[Saved data entries]
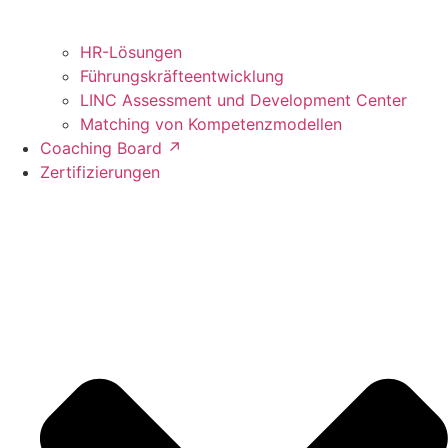
HR-Lösungen
Führungskräfteentwicklung
LINC Assessment und Development Center
Matching von Kompetenzmodellen
Coaching Board ↗︎
Zertifizierungen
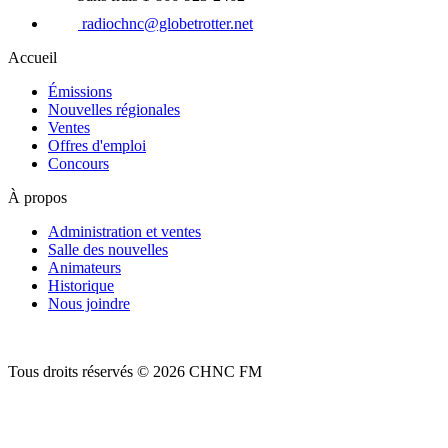
radiochnc@globetrotter.net
Accueil
Émissions
Nouvelles régionales
Ventes
Offres d'emploi
Concours
À propos
Administration et ventes
Salle des nouvelles
Animateurs
Historique
Nous joindre
Tous droits réservés © 2026 CHNC FM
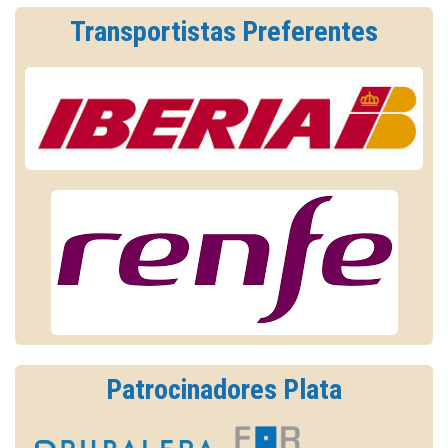
Transportistas Preferentes
Patrocinadores Plata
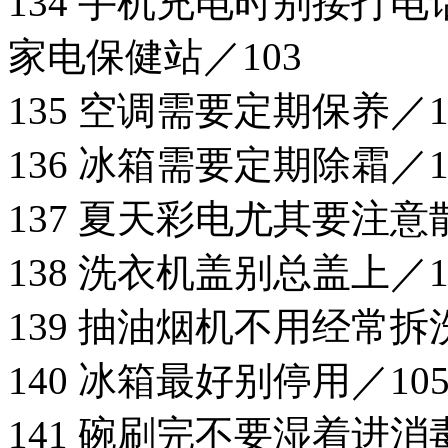
134 手机充电时别接打电话
家电保健站／103
135 空调需要定期保养／1
136 冰箱需要定期除霜／1
137 夏天彩电尤其要注意
138 洗衣机盖别总盖上／1
139 抽油烟机不用经常拆洗
140 冰箱最好别停用／10
141 碗刷完不要湿着进消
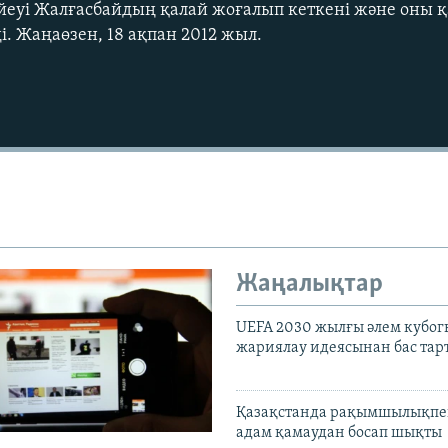
еуі Жалғасбайдың қалай жоғалып кеткені және оны қа
і. Жаңаөзен, 18 ақпан 2012 жыл.
Жаңалықтар
UEFA 2030 жылғы әлем кубог
жариялау идеясынан бас та
Қазақстанда рақымшылықпен
адам қамаудан босап шықты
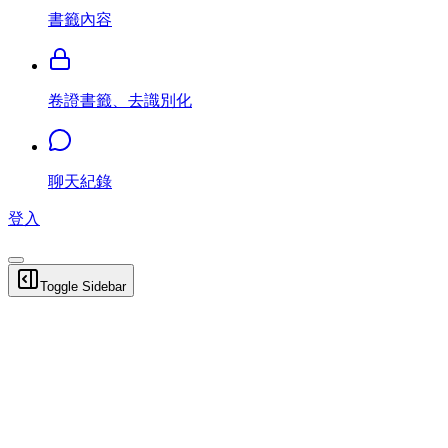
書籤內容
卷證書籤、去識別化
聊天紀錄
登入
Toggle Sidebar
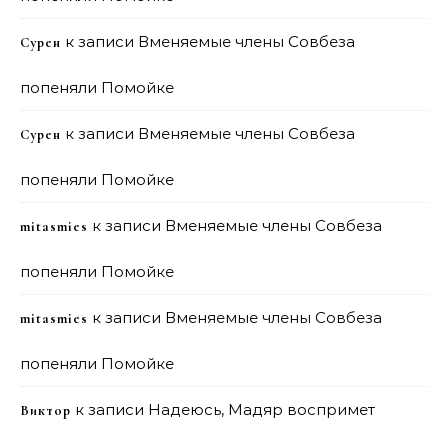
к записи
Вменяемые члены Совбеза
Сурен
попеняли Помойке
к записи
Вменяемые члены Совбеза
Сурен
попеняли Помойке
к записи
Вменяемые члены Совбеза
mitasmies
попеняли Помойке
к записи
Вменяемые члены Совбеза
mitasmies
попеняли Помойке
к записи
Надеюсь, Мадяр воспримет
Виктор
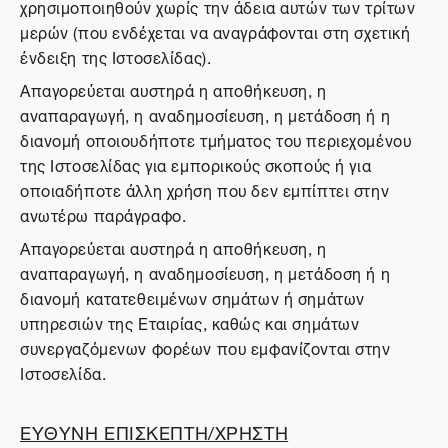
χρησιμοποιηθούν χωρίς την άδεια αυτών των τρίτων
μερών (που ενδέχεται να αναγράφονται στη σχετική
ένδειξη της Ιστοσελίδας).
Απαγορεύεται αυστηρά η αποθήκευση, η
αναπαραγωγή, η αναδημοσίευση, η μετάδοση ή η
διανομή οποιουδήποτε τμήματος του περιεχομένου
της Ιστοσελίδας για εμπορικούς σκοπούς ή για
οποιαδήποτε άλλη χρήση που δεν εμπίπτει στην
ανωτέρω παράγραφο.
Απαγορεύεται αυστηρά η αποθήκευση, η
αναπαραγωγή, η αναδημοσίευση, η μετάδοση ή η
διανομή κατατεθειμένων σημάτων ή σημάτων
υπηρεσιών της Εταιρίας, καθώς και σημάτων
συνεργαζόμενων φορέων που εμφανίζονται στην
Ιστοσελίδα.
ΕΥΘΥΝΗ ΕΠΙΣΚΕΠΤΗ/ΧΡΗΣΤΗ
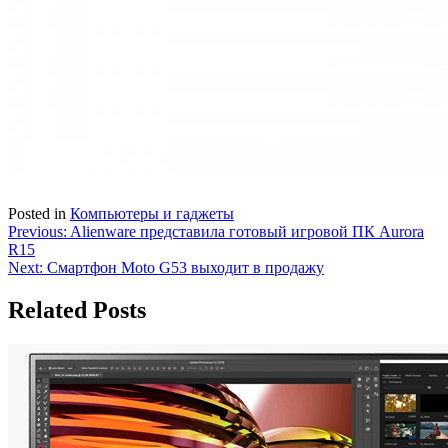
Posted in
Компьютеры и гаджеты
Навигация
Previous:
Alienware представила готовый игровой ПК Aurora
R15
по
Next:
Смартфон Moto G53 выходит в продажу
записям
Related Posts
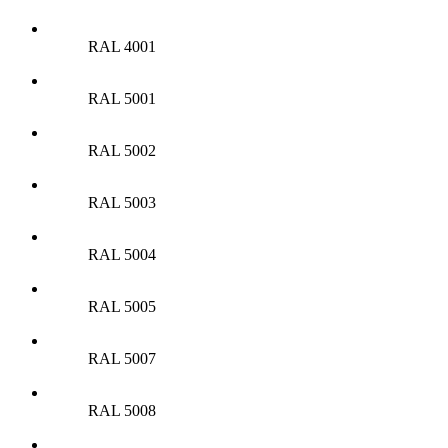
RAL 4001
RAL 5001
RAL 5002
RAL 5003
RAL 5004
RAL 5005
RAL 5007
RAL 5008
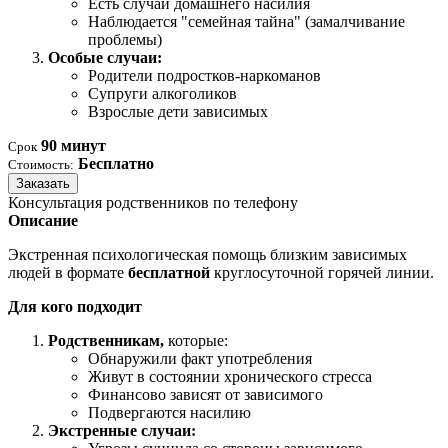
Есть случаи домашнего насилия
Наблюдается "семейная тайна" (замалчивание
проблемы)
Особые случаи:
Родители подростков-наркоманов
Супруги алкоголиков
Взрослые дети зависимых
90 минут
Срок
Бесплатно
Стоимость:
Заказать
Консультация родственников по телефону
Описание
Экстренная психологическая помощь близким зависимых
людей в формате
бесплатной
круглосуточной горячей линии.
Для кого подходит
Родственникам,
которые:
Обнаружили факт употребления
Живут в состоянии хронического стресса
Финансово зависят от зависимого
Подвергаются насилию
Экстренные случаи:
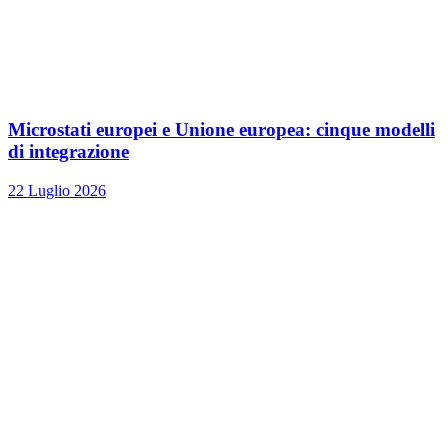
Microstati europei e Unione europea: cinque modelli
di integrazione
22 Luglio 2026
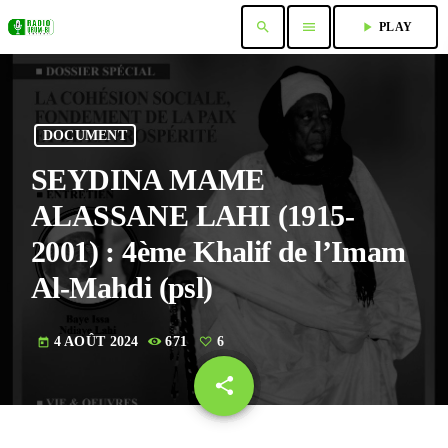
search
menu
play_arrow
PLAY
DOCUMENT
SEYDINA MAME
ALASSANE LAHI (1915-
2001) : 4ème Khalif de l’Imam
Al-Mahdi (psl)
4 AOÛT 2024
671
6
today
share
email
6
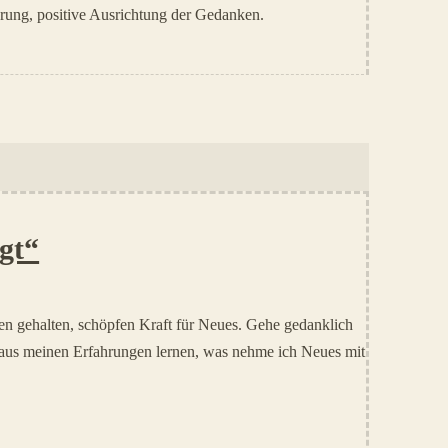
ung, positive Ausrichtung der Gedanken.
ägt“
nen gehalten, schöpfen Kraft für Neues. Gehe gedanklich
 aus meinen Erfahrungen lernen, was nehme ich Neues mit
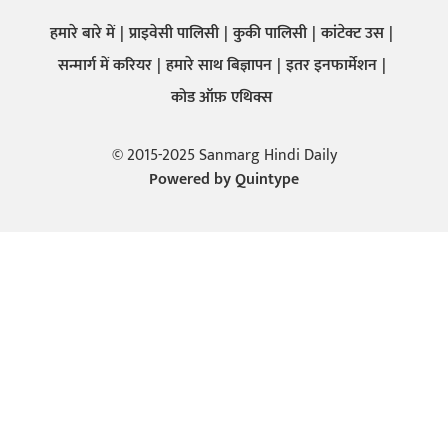
हमारे बारे में
प्राइवेसी पालिसी
कुकी पालिसी
कांटेक्ट उस
सन्मार्ग में करियर
हमारे साथ बिज्ञापन
इतर इनफार्मेशन
कोड ऑफ़ एथिक्स
© 2015-2025 Sanmarg Hindi Daily
Powered by
Quintype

* [EXERCISE GOAL] Quote the records in their entirety, keeping the wording exact and excluding pictures.

* [THE ANSWER]
HR-Lösungen
Führungskräfteentwicklung
LINC Assessment und Development Center
Matching von Kompetenzmodellen
Coaching Board ↗︎
Zertifizierungen
radiochnc@globetrotter.net
Accueil
Émissions
Nouvelles régionales
Ventes
Offres d'emploi
Concours
À propos
Administration et ventes
Salle des nouvelles
Animateurs
Historique
Nous joindre
Tous droits réservés © 2026 CHNC FM
Transportistas Preferentes
Patrocinadores Plata
134 手机充电时别接打电话
家电保健站／103
135 空调需要定期保养／1
136 冰箱需要定期除霜／1
137 夏天彩电尤其要注意
138 洗衣机盖别总盖上／1
139 抽油烟机不用经常拆洗
140 冰箱最好别停用／10
141 碗刷完不要湿着进消
еуі Жалғасбайдың қалай жоғалып кеткені және оны қа
і. Жаңаөзен, 18 ақпан 2012 жыл.
Жаңалықтар
UEFA 2030 жылғы әлем кубог
жариялау идеясынан бас та
Қазақстанда рақымшылықпен
адам қамаудан босап шықты
書籤內容
卷證書籤、去識別化
聊天紀錄
登入
Toggle Sidebar
к записи
Вменяемые члены Совбеза
Сурен
попеняли Помойке
к записи
Вменяемые члены Совбеза
Сурен
попеняли Помойке
к записи
Вменяемые члены Совбеза
mitasmies
попеняли Помойке
к записи
Вменяемые члены Совбеза
mitasmies
попеняли Помойке
к записи
Надеюсь, Мадяр воспримет
Виктор
χρησιμοποιηθούν χωρίς την άδεια αυτών των τρίτων
μερών (που ενδέχεται να αναγράφονται στη σχετική
ένδειξη της Ιστοσελίδας).
Απαγορεύεται αυστηρά η αποθήκευση, η
αναπαραγωγή, η αναδημοσίευση, η μετάδοση ή η
διανομή οποιουδήποτε τμήματος του περιεχομένου
της Ιστοσελίδας για εμπορικούς σκοπούς ή για
οποιαδήποτε άλλη χρήση που δεν εμπίπτει στην
ανωτέρω παράγραφο.
Απαγορεύεται αυστηρά η αποθήκευση, η
αναπαραγωγή, η αναδημοσίευση, η μετάδοση ή η
διανομή κατατεθειμένων σημάτων ή σημάτων
υπηρεσιών της Εταιρίας, καθώς και σημάτων
συνεργαζόμενων φορέων που εμφανίζονται στην
Ιστοσελίδα.
ΕΥΘΥΝΗ ΕΠΙΣΚΕΠΤΗ/ΧΡΗΣΤΗ
Posted in
Компьютеры и гаджеты
Навигация
Previous:
Alienware представила готовый игровой ПК Aurora
R15
по
Next:
Смартфон Moto G53 выходит в продажу
записям
Related Posts
RAL 4001
RAL 5001
RAL 5002
RAL 5003
RAL 5004
RAL 5005
RAL 5007
RAL 5008
Есть случаи домашнего насилия
Наблюдается "семейная тайна" (замалчивание
проблемы)
Особые случаи:
Родители подростков-наркоманов
Супруги алкоголиков
Взрослые дети зависимых
90 минут
Срок
Бесплатно
Стоимость:
Заказать
Консультация родственников по телефону
Описание
Экстренная психологическая помощь близким зависимых
людей в формате
бесплатной
круглосуточной горячей линии.
Для кого подходит
Родственникам,
которые:
Обнаружили факт употребления
Живут в состоянии хронического стресса
Финансово зависят от зависимого
Подвергаются насилию
Экстренные случаи:
Microstati europei e Unione europea: cinque modelli
di integrazione
22 Luglio 2026
search
menu
play_arrow
PLAY
DOCUMENT
SEYDINA MAME
ALASSANE LAHI (1915-
2001) : 4ème Khalif de l’Imam
Al-Mahdi (psl)
4 AOÛT 2024
671
6
today
share
email
6
ung, positive Ausrichtung der Gedanken.
ägt“
nen gehalten, schöpfen Kraft für Neues. Gehe gedanklich
 aus meinen Erfahrungen lernen, was nehme ich Neues mit
हमारे बारे में
प्राइवेसी पालिसी
कुकी पालिसी
कांटेक्ट उस
सन्मार्ग में करियर
हमारे साथ बिज्ञापन
इतर इनफार्मेशन
कोड ऑफ़ एथिक्स
© 2015-2025 Sanmarg Hindi Daily
Powered by
Quintype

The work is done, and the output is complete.